REQUEST: Write out nothing but the lines from the one containing "mit dem UVT Träger Formular (BG)" through the last line below, both included, and without the pictures.

RECORDS:
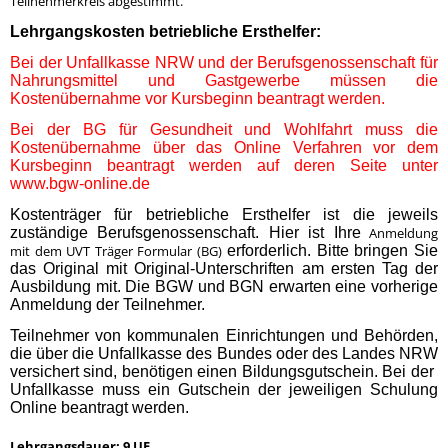
Teilnehmerkreis abgestimmt.
Lehrgangskosten betriebliche Ersthelfer:
Bei der Unfallkasse NRW und der Berufsgenossenschaft für
Nahrungsmittel und Gastgewerbe müssen die
Kostenübernahme vor Kursbeginn beantragt werden.
Bei der BG für Gesundheit und Wohlfahrt muss die
Kostenübernahme über das Online Verfahren vor dem
Kursbeginn beantragt werden auf deren Seite unter
www.bgw-online.de
Koste
nträger für betriebliche Ersthelfer ist die jeweils
zuständige Berufsgenossenschaft. Hier ist Ihre
Anmeldung
mit dem UVT Träger Formular (BG)
erforderlich. Bitte bringen Sie
das Original mit Original-Unterschriften am ersten Tag der
Ausbildung mit. Die BGW und BGN erwarten eine vorherige
Anmeldung der Teilnehmer.
Teilnehmer von kommunalen Einrichtungen und Behörden,
die über die Unfallkasse des Bundes oder des Landes NRW
versichert sind, benötigen einen Bildungsgutschein. Bei der
Unfallkasse muss ein Gutschein der jeweiligen Schulung
Online beantragt werden.
Lehrgangsdauer: 9 UE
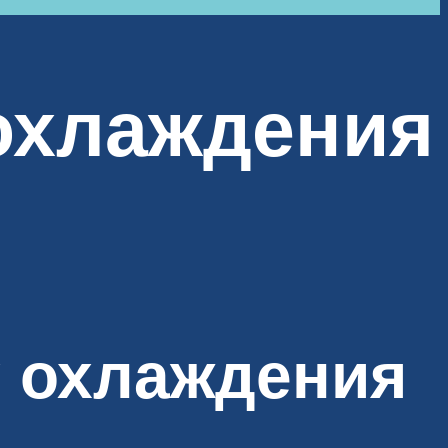
охлаждения
у охлаждения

SOLUTION BELOW:
mit dem UVT Träger Formular (BG)
erforderlich. Bitte bringen Sie
das Original mit Original-Unterschriften am ersten Tag der
Ausbildung mit. Die BGW und BGN erwarten eine vorherige
Anmeldung der Teilnehmer.
Teilnehmer von kommunalen Einrichtungen und Behörden,
die über die Unfallkasse des Bundes oder des Landes NRW
versichert sind, benötigen einen Bildungsgutschein. Bei der
Unfallkasse muss ein Gutschein der jeweiligen Schulung
Online beantragt werden.
Lehrgangsdauer: 9 UE
охлаждения
у охлаждения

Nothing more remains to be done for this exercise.